== Assignment ==
Exactly reproduce each line of the listing that follows.

● ● ● ●

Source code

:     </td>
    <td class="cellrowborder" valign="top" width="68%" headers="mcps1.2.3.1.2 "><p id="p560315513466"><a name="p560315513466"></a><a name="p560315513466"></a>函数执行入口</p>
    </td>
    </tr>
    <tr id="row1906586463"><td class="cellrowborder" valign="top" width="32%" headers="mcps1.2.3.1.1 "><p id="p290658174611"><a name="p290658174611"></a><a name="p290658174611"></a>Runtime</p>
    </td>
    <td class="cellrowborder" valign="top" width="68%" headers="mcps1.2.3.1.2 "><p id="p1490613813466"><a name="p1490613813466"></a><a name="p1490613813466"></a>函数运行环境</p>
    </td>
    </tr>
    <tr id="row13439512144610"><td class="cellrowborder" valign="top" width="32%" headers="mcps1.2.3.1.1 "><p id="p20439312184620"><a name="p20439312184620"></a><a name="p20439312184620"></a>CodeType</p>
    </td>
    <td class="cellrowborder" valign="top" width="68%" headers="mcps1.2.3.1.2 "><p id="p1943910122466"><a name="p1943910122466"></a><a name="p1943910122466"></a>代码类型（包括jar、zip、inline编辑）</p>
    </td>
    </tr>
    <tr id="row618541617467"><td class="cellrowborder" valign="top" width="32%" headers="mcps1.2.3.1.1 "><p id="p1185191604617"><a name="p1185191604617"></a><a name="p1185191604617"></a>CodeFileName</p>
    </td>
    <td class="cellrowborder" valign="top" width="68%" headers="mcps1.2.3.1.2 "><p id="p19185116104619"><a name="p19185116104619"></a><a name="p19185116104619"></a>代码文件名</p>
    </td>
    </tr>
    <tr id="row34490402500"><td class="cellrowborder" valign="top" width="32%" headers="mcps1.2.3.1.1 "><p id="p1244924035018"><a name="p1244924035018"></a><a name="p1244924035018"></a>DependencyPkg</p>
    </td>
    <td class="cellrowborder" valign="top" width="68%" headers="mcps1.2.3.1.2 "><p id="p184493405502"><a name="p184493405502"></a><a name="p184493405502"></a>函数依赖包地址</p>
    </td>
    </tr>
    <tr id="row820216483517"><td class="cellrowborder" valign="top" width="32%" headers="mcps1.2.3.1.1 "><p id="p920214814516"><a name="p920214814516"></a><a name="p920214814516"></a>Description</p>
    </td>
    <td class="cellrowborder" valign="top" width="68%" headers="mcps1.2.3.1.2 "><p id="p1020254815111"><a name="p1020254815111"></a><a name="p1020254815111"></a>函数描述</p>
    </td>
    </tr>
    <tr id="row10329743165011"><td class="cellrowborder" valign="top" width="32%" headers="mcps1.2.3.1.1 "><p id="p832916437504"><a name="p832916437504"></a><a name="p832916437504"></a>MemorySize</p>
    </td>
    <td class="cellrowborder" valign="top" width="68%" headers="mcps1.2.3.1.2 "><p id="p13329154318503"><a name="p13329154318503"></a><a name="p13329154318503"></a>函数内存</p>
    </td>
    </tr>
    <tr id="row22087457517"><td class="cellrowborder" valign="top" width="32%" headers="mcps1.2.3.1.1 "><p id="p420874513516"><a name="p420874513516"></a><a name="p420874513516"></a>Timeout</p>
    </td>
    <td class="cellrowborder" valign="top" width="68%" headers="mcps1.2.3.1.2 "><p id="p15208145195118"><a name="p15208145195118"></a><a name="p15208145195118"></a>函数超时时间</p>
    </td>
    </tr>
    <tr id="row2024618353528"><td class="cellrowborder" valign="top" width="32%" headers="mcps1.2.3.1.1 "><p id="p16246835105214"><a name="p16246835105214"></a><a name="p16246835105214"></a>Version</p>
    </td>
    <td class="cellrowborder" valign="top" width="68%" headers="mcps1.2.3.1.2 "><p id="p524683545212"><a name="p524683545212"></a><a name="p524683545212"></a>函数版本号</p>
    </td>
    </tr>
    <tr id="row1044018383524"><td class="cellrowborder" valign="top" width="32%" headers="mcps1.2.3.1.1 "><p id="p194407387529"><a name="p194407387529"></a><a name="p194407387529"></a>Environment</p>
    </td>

● ● ● ●

== Response below ==
Source code

:     </td>
    <td class="cellrowborder" valign="top" width="68%" headers="mcps1.2.3.1.2 "><p id="p560315513466"><a name="p560315513466"></a><a name="p560315513466"></a>函数执行入口</p>
    </td>
    </tr>
    <tr id="row1906586463"><td class="cellrowborder" valign="top" width="32%" headers="mcps1.2.3.1.1 "><p id="p290658174611"><a name="p290658174611"></a><a name="p290658174611"></a>Runtime</p>
    </td>
    <td class="cellrowborder" valign="top" width="68%" headers="mcps1.2.3.1.2 "><p id="p1490613813466"><a name="p1490613813466"></a><a name="p1490613813466"></a>函数运行环境</p>
    </td>
    </tr>
    <tr id="row13439512144610"><td class="cellrowborder" valign="top" width="32%" headers="mcps1.2.3.1.1 "><p id="p20439312184620"><a name="p20439312184620"></a><a name="p20439312184620"></a>CodeType</p>
    </td>
    <td class="cellrowborder" valign="top" width="68%" headers="mcps1.2.3.1.2 "><p id="p1943910122466"><a name="p1943910122466"></a><a name="p1943910122466"></a>代码类型（包括jar、zip、inline编辑）</p>
    </td>
    </tr>
    <tr id="row618541617467"><td class="cellrowborder" valign="top" width="32%" headers="mcps1.2.3.1.1 "><p id="p1185191604617"><a name="p1185191604617"></a><a name="p1185191604617"></a>CodeFileName</p>
    </td>
    <td class="cellrowborder" valign="top" width="68%" headers="mcps1.2.3.1.2 "><p id="p19185116104619"><a name="p19185116104619"></a><a name="p19185116104619"></a>代码文件名</p>
    </td>
    </tr>
    <tr id="row34490402500"><td class="cellrowborder" valign="top" width="32%" headers="mcps1.2.3.1.1 "><p id="p1244924035018"><a name="p1244924035018"></a><a name="p1244924035018"></a>DependencyPkg</p>
    </td>
    <td class="cellrowborder" valign="top" width="68%" headers="mcps1.2.3.1.2 "><p id="p184493405502"><a name="p184493405502"></a><a name="p184493405502"></a>函数依赖包地址</p>
    </td>
    </tr>
    <tr id="row820216483517"><td class="cellrowborder" valign="top" width="32%" headers="mcps1.2.3.1.1 "><p id="p920214814516"><a name="p920214814516"></a><a name="p920214814516"></a>Description</p>
    </td>
    <td class="cellrowborder" valign="top" width="68%" headers="mcps1.2.3.1.2 "><p id="p1020254815111"><a name="p1020254815111"></a><a name="p1020254815111"></a>函数描述</p>
    </td>
    </tr>
    <tr id="row10329743165011"><td class="cellrowborder" valign="top" width="32%" headers="mcps1.2.3.1.1 "><p id="p832916437504"><a name="p832916437504"></a><a name="p832916437504"></a>MemorySize</p>
    </td>
    <td class="cellrowborder" valign="top" width="68%" headers="mcps1.2.3.1.2 "><p id="p13329154318503"><a name="p13329154318503"></a><a name="p13329154318503"></a>函数内存</p>
    </td>
    </tr>
    <tr id="row22087457517"><td class="cellrowborder" valign="top" width="32%" headers="mcps1.2.3.1.1 "><p id="p420874513516"><a name="p420874513516"></a><a name="p420874513516"></a>Timeout</p>
    </td>
    <td class="cellrowborder" valign="top" width="68%" headers="mcps1.2.3.1.2 "><p id="p15208145195118"><a name="p15208145195118"></a><a name="p15208145195118"></a>函数超时时间</p>
    </td>
    </tr>
    <tr id="row2024618353528"><td class="cellrowborder" valign="top" width="32%" headers="mcps1.2.3.1.1 "><p id="p16246835105214"><a name="p16246835105214"></a><a name="p16246835105214"></a>Version</p>
    </td>
    <td class="cellrowborder" valign="top" width="68%" headers="mcps1.2.3.1.2 "><p id="p524683545212"><a name="p524683545212"></a><a name="p524683545212"></a>函数版本号</p>
    </td>
    </tr>
    <tr id="row1044018383524"><td class="cellrowborder" valign="top" width="32%" headers="mcps1.2.3.1.1 "><p id="p194407387529"><a name="p194407387529"></a><a name="p194407387529"></a>Environment</p>
    </td>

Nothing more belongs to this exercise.